When I picked up The Girl On The Train by Paula Hawkins at the library shortly after its publication in 2015, it was then neither a number one bestseller nor a major motion picture.  It was just another novel.  I rather liked the blurry cover, I felt a bit blurry myself, so I checked it out.

As a rule, I don’t read the blurbs on the back of a book before I choose it, and I almost never read lit crit of a book before I read it, unless I just happen upon the book review first. Instead I go a lot by book covers [N.B. Authors: make sure you get cover art approval!], or by the names of authors I’ve enjoyed before, or by my local librarians’ recommendations. I also reserve many books on topics I’m interested in, for example women in the Viking Age.

I’m much the same way about movies.  I don’t look at the critics’ estimation of a movie or its Rotten Tomato score to determine whether or not I will go see it.  I am a fan of watching movies in the theater, though, and so I see a lot of trailers there, which definitely influence what other movies I will turn up to see.

I went to see the movie of The Girl On the Train because of the trailer in the theater that featured Emily Blunt as the main protagonist (although Haley Bennett plays a major role, too, especially in the movie). You can find that trailer on YouTube.

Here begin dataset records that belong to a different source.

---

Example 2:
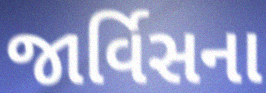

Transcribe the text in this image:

જાર્વિસના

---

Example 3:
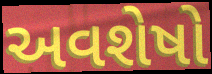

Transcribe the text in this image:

અવશેષો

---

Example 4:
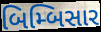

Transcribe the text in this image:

બિમ્બિસાર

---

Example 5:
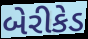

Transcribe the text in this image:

બેરીકેડ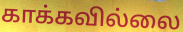
காக்கவில்லை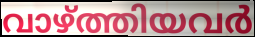
വാഴ്ത്തിയവർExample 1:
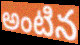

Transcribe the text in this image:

అంటిన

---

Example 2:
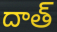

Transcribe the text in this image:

దాత్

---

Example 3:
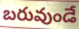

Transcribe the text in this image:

బరువుండే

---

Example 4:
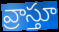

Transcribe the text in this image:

వ్రాస్తూ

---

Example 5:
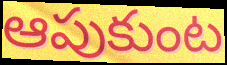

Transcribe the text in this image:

ఆపుకుంటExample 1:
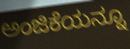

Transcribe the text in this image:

ಅಂಜಿಕೆಯನ್ನೂ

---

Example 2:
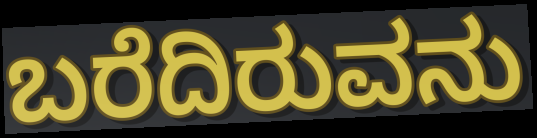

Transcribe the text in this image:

ಬರೆದಿರುವನು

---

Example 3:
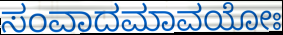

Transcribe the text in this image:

ಸಂವಾದಮಾವಯೋಃ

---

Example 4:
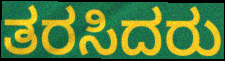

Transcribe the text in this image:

ತರಸಿದರು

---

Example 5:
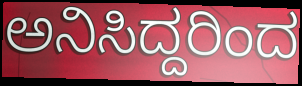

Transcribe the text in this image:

ಅನಿಸಿದ್ದರಿಂದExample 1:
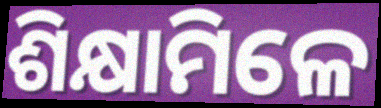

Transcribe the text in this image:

ଶିକ୍ଷାମିଳେ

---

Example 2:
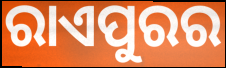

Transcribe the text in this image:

ରାଏପୁରର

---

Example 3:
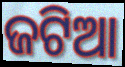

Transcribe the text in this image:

ଜଟିଆ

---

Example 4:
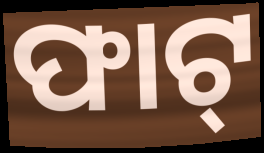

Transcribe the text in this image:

The first thing that disappointed me was the film’s setting in Westchester County, New York, rather than the book’s setting in the suburbs of London. In spite of this change of locale, however, Rachel Watson, Emily Blunt’s character, inexplicably has a British accent, although everyone else has American accents.  This is never explained.

There are a number of inexplicable things in the movie, as opposed to the novel.  One thing is the flattening of the three-dimensional aspects of the novel’s main female characters.

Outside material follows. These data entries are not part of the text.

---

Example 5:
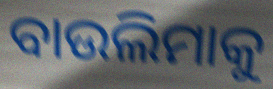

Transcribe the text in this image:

ବାଉଲିମାକୁ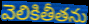
వెలికితీతను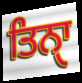
ਤਿਨੑਾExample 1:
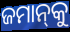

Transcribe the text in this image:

ଜମାନ୍‍କୁ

Sophie Gilbert has this to say about that issue in the movie, in The Atlantic:

That a book with relatively complex portrayals of women became a movie with such stock characters is disappointing, if not wholly unpredictable. Hollywood might be increasingly cribbing its ideas from books; what The Girl on the Train proves is that translating what makes those books work isn’t as easy as it might seem.

The film version of The Girl On the Train received a Rotten Tomatoes score of 44, by the way.  While I wouldn’t rate it that low, it was definitely not as good as the book.  It omitted important plot points, e.g. about the Friday night during which Haley Bennett’s character disappears, and its flashback features didn’t work well.  The novel jumps back and forth as well, but much more adroitly than does the film.

The movie also lacks much of the suspense that the novel creates.  And the book is much darker in tone than the movie, which I think is more appropriate to the story line.  The book achieves thriller status, but I’m not sure the movie does.  Perhaps I was biased by having read the book first.  I almost always prefer the books to the movies made from them.

A jarring casting decision in the movie, for me at least, was to cast as Cathy, Rachel Watson’s roommate, the same young woman (Laura Prepon) who plays Piper’s love interest in Orange Is the New Black, a popular series on Netflix, whose first season I devoured.  I never quite got over the reference to the Netflix series as I watched the movie.

In sum, I heartily recommend the novel.  It deserves its bestseller status.  And I also think going to the movie version is not a waste of money, especially if you attend a bargain matinee!